A glow fills the room as Mark shakes a lamp, solar-powered and compact. He looks up at the shelves, at the boxes. He slowly moves the light around and then cries out.
“Welcome to the cupboard,” Kate says, and sees Tom’s hand lower, revealing a thin leak of blood from his nose. So he recognizes her. She’s conflicted. Relief. Anger. Fear. Is it him? Surely. Either way, the others mustn’t know they’re acquainted. “I’m Kate,” she continues quickly, extending her hand toward Mark. “They’re probably listening, aren’t they, but what’s the harm in introductions? My name is Kate. Who are you? Where are you from?”
“Oh. Mark,” he says, and winks exaggeratedly at her. “Nice to meet you, Kate. I’m from Loxburgh. You?”
Tom’s hand falls heavily on her shoulder. His eyes are hollow, like he hasn’t slep
t for days. She has never seen him so dimmed. “Kate,” he whispers. So, there . . . it is him . . . surely? “How long have you been here?”
“A night. Did they hurt you?”
“They were a tough crowd,” Mark concedes, interrupting them, and she turns reluctantly back his way.
“Do people always try to kill you on sight, Mark?”

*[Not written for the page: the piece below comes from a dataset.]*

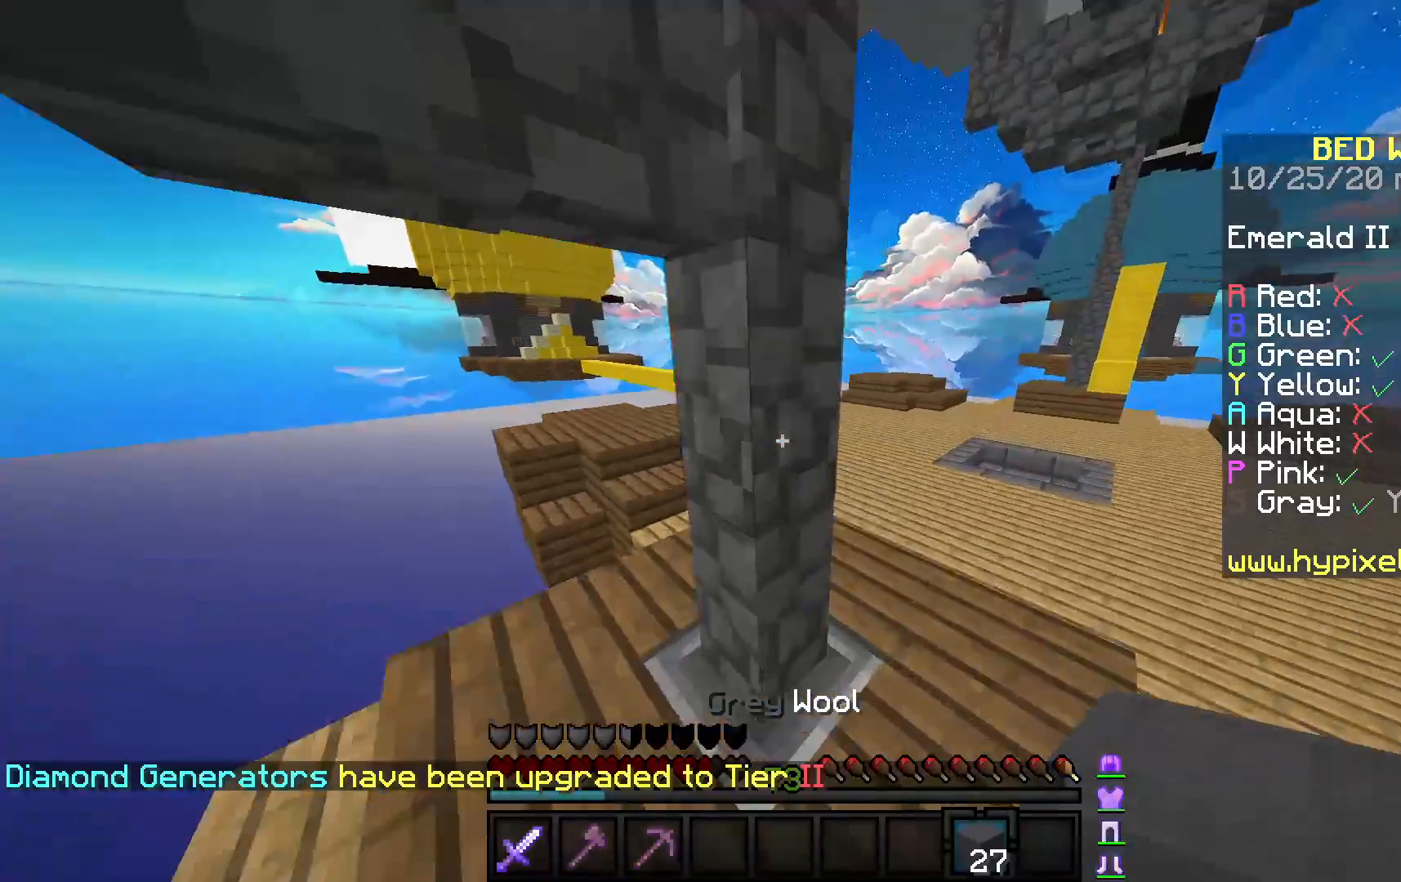
{"keys": ["space", "w"], "mouse": [], "events": [[250, "mouse_left", "down"], [250, "space", "down"], [317, "d", "up"], [383, "mouse_left", "up"]]}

“I am, I admit, having a bad streak. But I think this lot are more scared than vicious. I don’t think the children are here, Tom. I think it’s the others. The spiky van gang. We’re kindred spirits,” Mark explains to her loudly for anyone listening in. “Sworn to wander the world together in search of stolen children.”
Tom’s voice is hushed and urgent as he takes her to one side. “Mark managed to escape from the farmhouse. Sean tied him up.”
“That’s a very unromantic way of describing it.”
“Just talk quieter, Mark,” Tom snaps. “Like Kate told you to.”
“I escaped against all odds so I could help you in your plight!” Mark faux whispers.
“Sean beat him to a pulp but he managed to sneak away.”
Beneath his bruises and the shadows of the storeroom, Mark pulls a hurt expression. “Tom, you have to set these stories up better if we’re going to work as a double act.”
“There’s a difference between telling tales and lying!” Tom hisses.
“Oh, come on, a little embellishment never hurt anyone! A sympathetic exaggeration of some facts, the considered exclusion of others. It’s entertainment!”
“I told him I wanted to travel alone,” Tom whispers fiercely to Kate.
“No one wants to travel alone,” Mark counters quietly, and turns back to Kate, talking exaggeratedly loudly again for the benefit of any eavesdroppers. “And you? How did you get here? Was it Kate, you said? Have you been traveling alone? Who’s been watching you sleep?”